You pope more than the upper end

windings. But the directions of the fields from each bifilar conductor 2 and 3 are opposite. In this case, the compensation of the total fields from the water managers 2 and 3 takes place.

With four bifilars, the residual sex of the two pairs of bifil ryng conductors 2, 3 and 4, 5 have the same asymmetry, but the direction of the sex in pairs

20 opposite to each other. Here there is a deeper degree of compensation of magnetic fields than in a two-heater heater.

Performance at least one

5 of the winding conductors with a specific resistivity other than the others allows the manufacture of a heater with a predetermined winding resistance.

0 The present invention, by reducing the residual magnetic field of the thermostat, allows approximately four times more accurate operation of measuring radio devices, making the electric heater winding from the conductors of the two closest diameters to be used.

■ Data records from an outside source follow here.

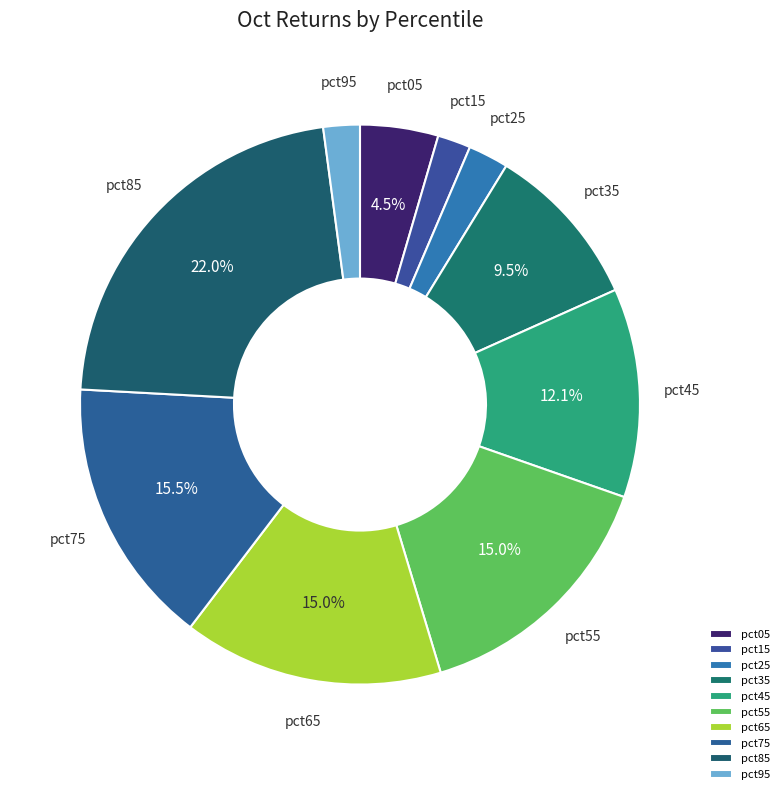

Which slice is the largest?

pct85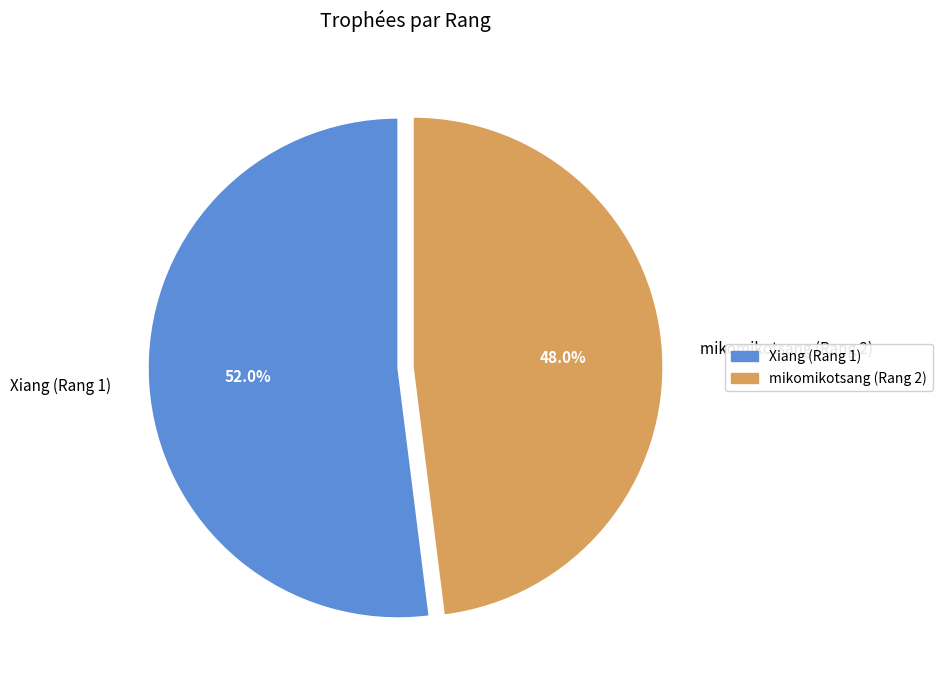

To the nearest percent, what percentage of the pie is Xiang (Rang 1)?

52%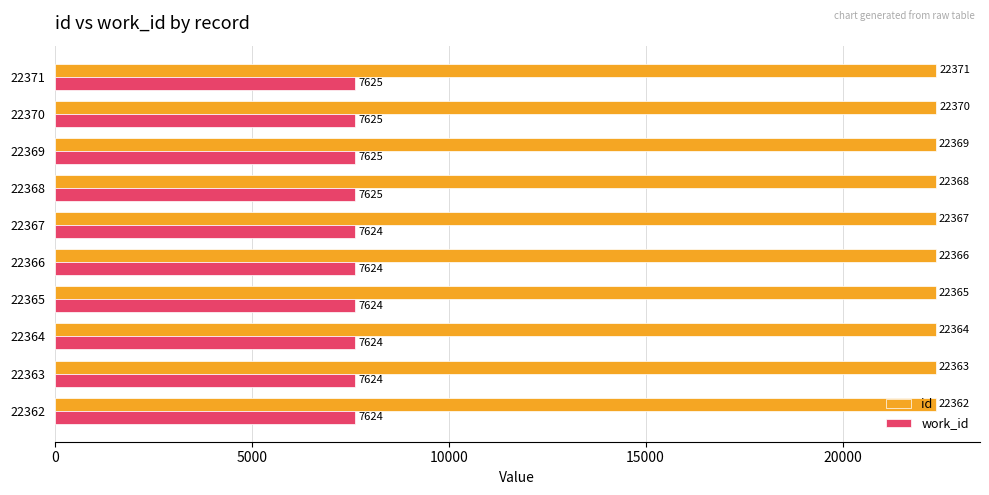

List the series in order of their peak value, lowest first.

work_id, id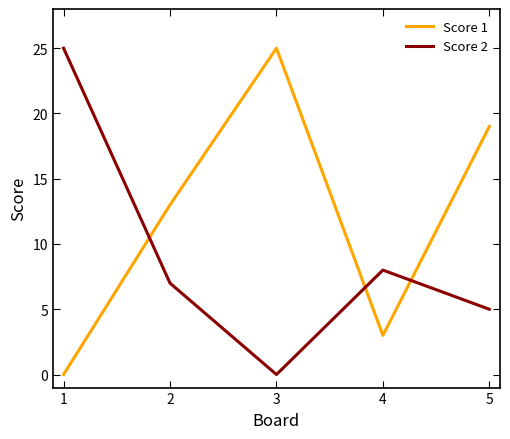

How many interior local peaks does the Score 2 series have?

1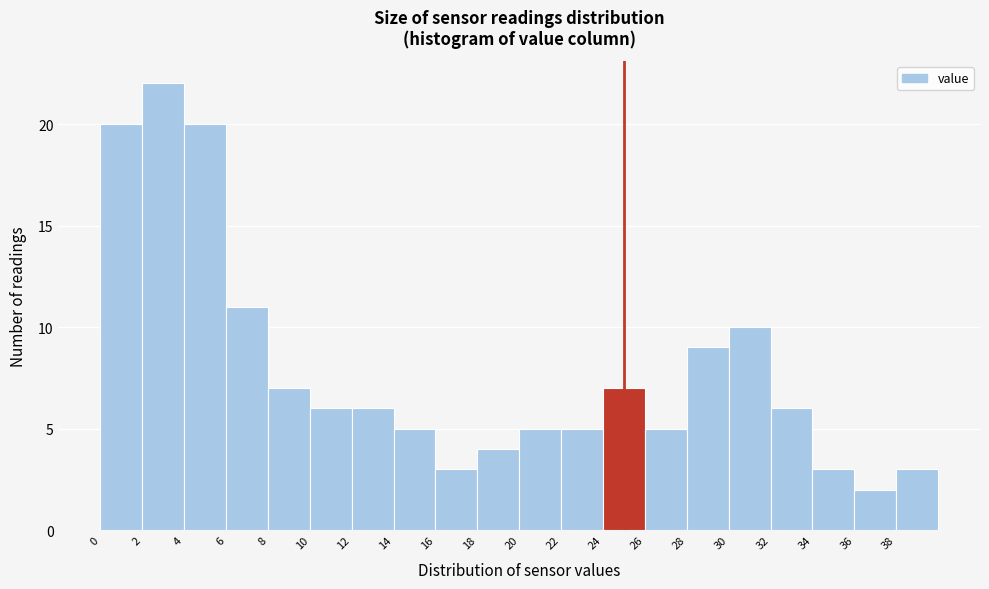

What is the height of the bar covering 0 to 2 on the x-axis? The values are not printed on the chart, so give them approximately, as read against the axis.

20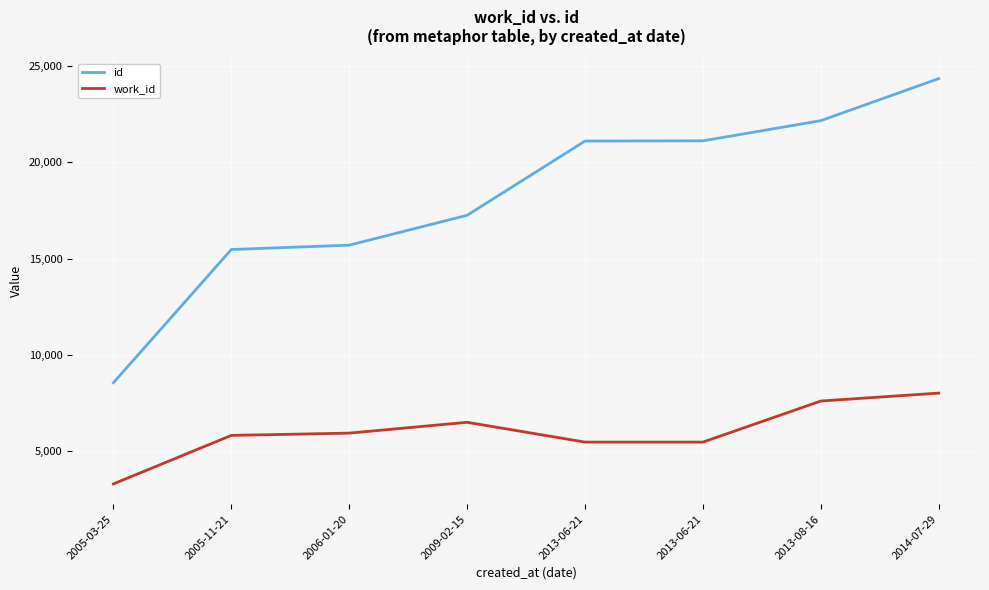

Count the number of categories in the chart.

8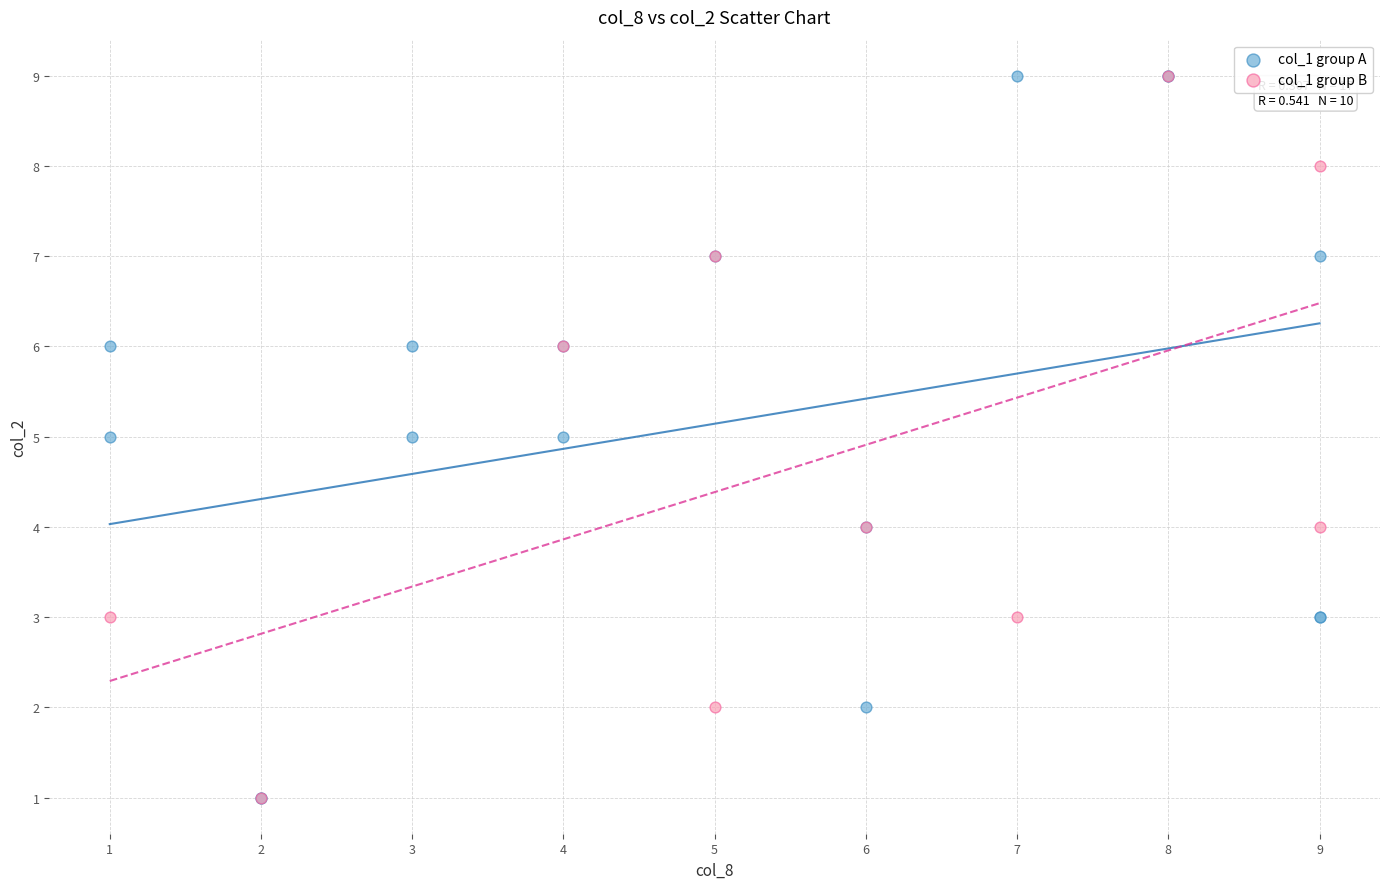

What are all the series names shown in the legend?

col_1 group A, col_1 group B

In addition, the technology is simplified and the time to manufacture the heater without winding the conductors in increments or in sections is reduced.

Claims (3)

1. RESISTIVE ELECTRIC HEATER FOR MEASURING RADIO ENGINEERING DEVICES, mainly for a thermostat of a quantum device of a frequency standard, comprising a hollow body and a single-layer multi-turn winding placed on it, made of not less than two bifilar conductors connected in opposite to each other, with the aim of improving the accuracy of the measurement of radio engineering devices by reducing the magnetic field r of the heater, the winding is made of conductors of two different diameters, while branches of conductors with different diameters are arranged so that they alternate sequentially one after another. 2. The electric heater according to claim 1, characterized in that each bifilar conductor is made of a conductor of the same diameter, while in each pair of bifilar conductors, conductors of different diameters are connected in series. 3. The electric heater according to claim 1, characterized in that each bifilar conductor is made of conductors of two different diameters connected to one end.